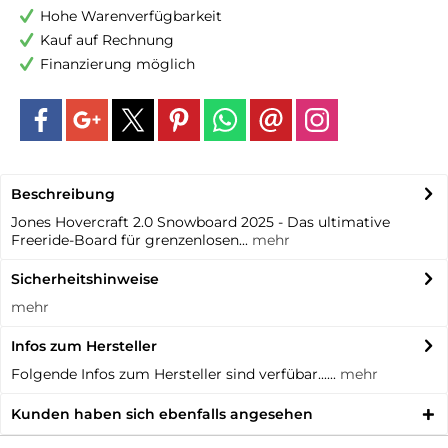
Hohe Warenverfügbarkeit
Kauf auf Rechnung
Finanzierung möglich
Beschreibung
Jones Hovercraft 2.0 Snowboard 2025 - Das ultimative
Freeride-Board für grenzenlosen...
mehr
Sicherheitshinweise
mehr
Infos zum Hersteller
Folgende Infos zum Hersteller sind verfübar......
mehr
Kunden haben sich ebenfalls angesehen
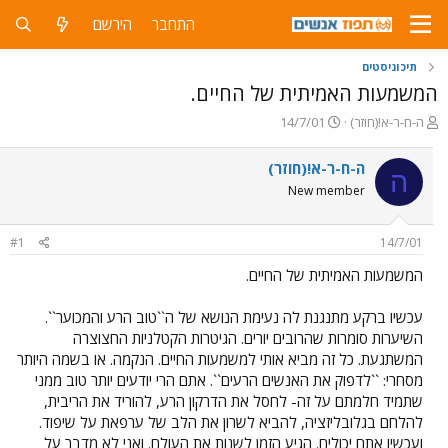
התחבר
הירשם
תיכוניסטים
המשמעות האמיתית של החיים.
פ
פ
ה-ח-ר-א!(חוזר)
14/7/01
ו
ו
ת
ר
ה-ח-ר-א!(חוזר)
ה
ח
ס
New member
ה
ם
נ
ב
ו
ת
#1
14/7/01
ש
א
א
ר
המשמעות האמיתית של החיים.
י
ך
עכשיו ברקע מתנגנת לה נעימת הנושא של ה``טוב הרע והמכוער``.
השיערות סומרות שהרובים יורים. הגיטרות הקטלניות החצוצרה
המשתגעת. כל זה מביא אותי למשמעות החיים. הנקמה. או בשמה היותר
מסחרי: ``לדפוק את האנשים הרעים``. אתם הרי יודעים יותר טוב ממני
שתמיד חלמתם על זה- לחסל את הדרקון הרע, להוריד את הריבית,
להלחם בגלובליזציה, להביא לשרון את הלב של ערפאת על שיפוד.
ועכשיו אתם יכולים. הגיע הזמן לשנות את העולם. ואני לא מדבר על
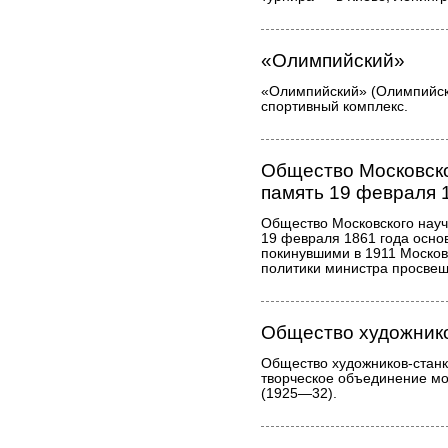
«Олимпийский»
«Олимпийский» (Олимпийски
спортивный комплекс.
Общество Московско
память 19 февраля 
Общество Московского науч
19 февраля 1861 года осно
покинувшими в 1911 Московс
политики министра просвещ
Общество художнико
Общество художников-станк
творческое объединение мо
(1925—32).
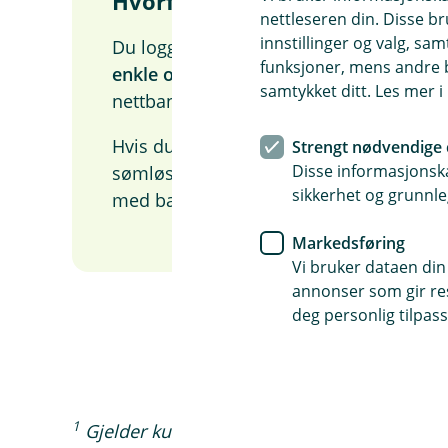
Hvorfor må jeg logge inn med
nettleseren din. Disse br
innstillinger og valg, 
Du logger inn med BankID fordi det er
funksjoner, mens andre b
enkle og trygge innloggingen
du allered
samtykket ditt. Les mer 
nettbanken – ingen nye passord du må 
Hvis du er kunde i en Eika-bank kan du
Strengt nødvendige 
Disse informasjonska
sømløst mellom regnskapsprogrammet
sikkerhet og grunnle
med bare ett klikk.
Markedsføring
Vi bruker dataen din
annonser som gir resu
deg personlig tilpass
1
Gjelder kun lisenskostnaden for nyetablerte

Task objective: Find the word "Hersteller" in the entries above. Copy every line that has it.

Answer:
Infos zum Hersteller
Folgende Infos zum Hersteller sind verfübar......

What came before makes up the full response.